Ancora una volta, la regione della Champagne è alle prese con le gelate tardive primaverili. Tanto che, in questi ultimi giorni, il 38% dei vigneti è rimasto danneggiato, facendo addirittura del 2026 il peggior anno nella storia per perdita del raccolto dopo il 2003, quando i danni registrati arrivarono fino al 45%. A renderlo noto è il Comité Champagne, l’organizzazione interprofessionale della filiera che coinvolge 16.200 vignerons, 390 maison e 125 cooperative, lamentando più dell’avversità meteorologica, il cambiamento climatico: il caldo anomalo dei giorni precedenti ha, infatti, anticipato di 15-20 giorni la crescita del ciclo vegetativo della vite rispetto alla norma, così le gelate hanno creato più danni del solito. Seppur a macchia di leopardo, dal momento che ci sono territori più colpiti di altri, ma come nell’Aisne, dove si registra una perdita del raccolto media addirittura tra il 65-85%, nella Vallèe dell’Ardre (65%), nella Côte des Bar (55-65%), nella Vallèe della Marne (50%) e nel Massiccio di San Thierry (40%), mentre è andata meglio per Petit Morin, Perthois e Trépail dove i danni variano dal 20% al 30%, e in altre zone dove il bilancio è “solo” tra il 5% e il 15%. Il Comité Champagne fa sapere, inoltre, che a maggio verrà effettuato un aggiornamento delle stime, chiarendo che “è comunque troppo presto per valutare le conseguenze sulla vendemmia in termini di perdite, dato che il ciclo della vite non è concluso e le condizioni climatiche dei prossimi mesi avranno anch’esse un ruolo importante fino alla raccolta”, fermo restando il rischio di ulteriori gelate nelle prossime settimane.
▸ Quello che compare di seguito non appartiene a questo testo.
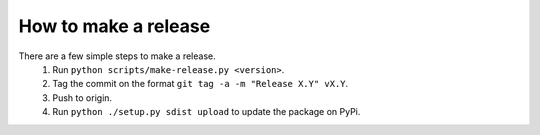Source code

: How to make a release
=====================

There are a few simple steps to make a release.
  1. Run ``python scripts/make-release.py <version>``.
  2. Tag the commit on the format ``git tag -a -m "Release X.Y" vX.Y``.
  3. Push to origin.
  4. Run ``python ./setup.py sdist upload`` to update the package on PyPi.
Ma c’è anche un altro tema collegato, secondo Sébastien Debuisson, direttore team tecnico Comité Champagne, ovvero l’aumento dell’età delle viti che ridurrà ulteriormente il potenziale di coltura del 2026: “queste piante si sono sviluppate negli Anni Novanta quando le gelate colpirono il 30-35% del raccolto, ma riuscimmo comunque a raccogliere tra 9.000 e 10.000 kg per ettaro - racconta a “Vitisphere” - nel 2003, quando l’età media della vite era di 20 anni, si raggiunsero i 7.500 kg per ettaro. Ma stavolta le viti hanno 36 anni e quindi le rese sono destinate ad essere ancora inferiori”.
In ogni caso i produttori potranno, comunque, attingere alla propria “réserve individuelle”, una delle peculiarità del disciplinare della Aoc Champagne che autorizza i vignerons a tenere in cantina una riserva di vino base non ancora spumantizzato da utilizzare per compensare proprio le annate più sfortunate: “in media questa riserva è di 7.200 kg per ettaro - spiega Maxime Toubard, presidente Syndicat Général des Vignerons de la Champagne - tuttavia, metà dei viticoltori dell’Aube detiene riserve inferiori a 5.000 kg per ettaro”.
Prospettive non proprio positive per le bollicine più rinomate al mondo che già nel 2025 hanno visto il loro export chiudere in calo per il terzo anno consecutivo, con 266 milioni di bottiglie: escludendo il 2020, anno della crisi sanitaria legata al Covid-19 (dove furono spedite nel mondo 244 milioni di bottiglie), si tratta del livello più basso dal 2001 quando le unità salpate per l’estero furono 263 milioni.